Earlier this year, I attended a two-day meeting in Bethesda, Maryland.  At that meeting, a few colleagues and I began talking and brainstorming and discussing the future of smart grid.  We developed an outline on the future of smart grid.  That outline has turned into a paper, sponsored by the IEEE that not online anticipates the future of smart grid in relation to communications, but also lays out the technology roadmap that will lead us to that vision.  It is expected to be out in 2012 as well and is titled, “Smart Grid Communications Vision: 2015, 2020, and 2030”

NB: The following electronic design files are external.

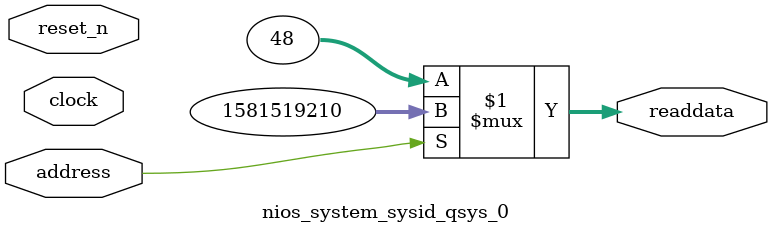
<source format=v>



// synthesis translate_off
`timescale 1ns / 1ps
// synthesis translate_on

// turn off superfluous verilog processor warnings 
// altera message_level Level1 
// altera message_off 10034 10035 10036 10037 10230 10240 10030 

module nios_system_sysid_qsys_0 (
               // inputs:
                address,
                clock,
                reset_n,

               // outputs:
                readdata
             )
;

  output  [ 31: 0] readdata;
  input            address;
  input            clock;
  input            reset_n;

  wire    [ 31: 0] readdata;
  //control_slave, which is an e_avalon_slave
  assign readdata = address ? 1581519210 : 48;

endmodule



</source>
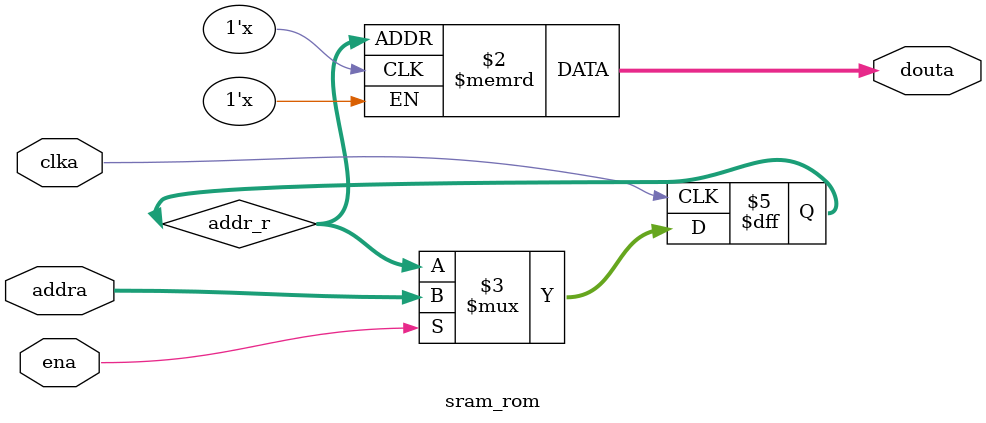
<source format=v>

`ifndef INC_SRAM_ROM
`define INC_SRAM_ROM

module sram_rom
#(
	parameter WIDTH = 32,
	parameter DEPTH = 1024
)
(
	input 											clka,
	input 											ena,
	input  [$clog2(DEPTH)-1:0] 	addra,
	output [WIDTH-1:0]          douta
);

	reg [WIDTH-1:0] rom [DEPTH];
	reg [$clog2(DEPTH)-1:0] addr_r;

	// Port A
	always @(posedge clka) begin
		if(ena) begin
			addr_r <= addra;
		end
	end

	assign douta = rom[addr_r];

endmodule

`endif
</source>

For years I have been involved with IEEE and been an active participant of formal discussions and talks around the future of energy, power and the Smart Grid.  This, combined with the insight I was gained by being involved with GE on the Smart Grid, led me to become involved with a lecture series that I am very proud of.   I had been nominated by the IEEE Communications Society to give two Distinguished Lecture Tours this year on the smart grid. These tours have been wonderful events involving travel to universities and institutions throughout New England and eastern Canada. As co-editor of the IEEE Smart Grid Vision project, I contributed a chapter on “Information Theory, Spectral Graph Theory, and Network Analysis” wherein I examine what could be gained from essentially merging Shannon Information Theory (the foundations of communications) more closely with Maxwell’s Equations, which fundamentally describes the operation of power systems.

Between the paper and the book, it has been an exciting year and I am looking forward to seeing some of these efforts come together in 2012.  I plan to keep the time between my now and my next blog fairly short so as to keep you updated on what is going on at Global Research!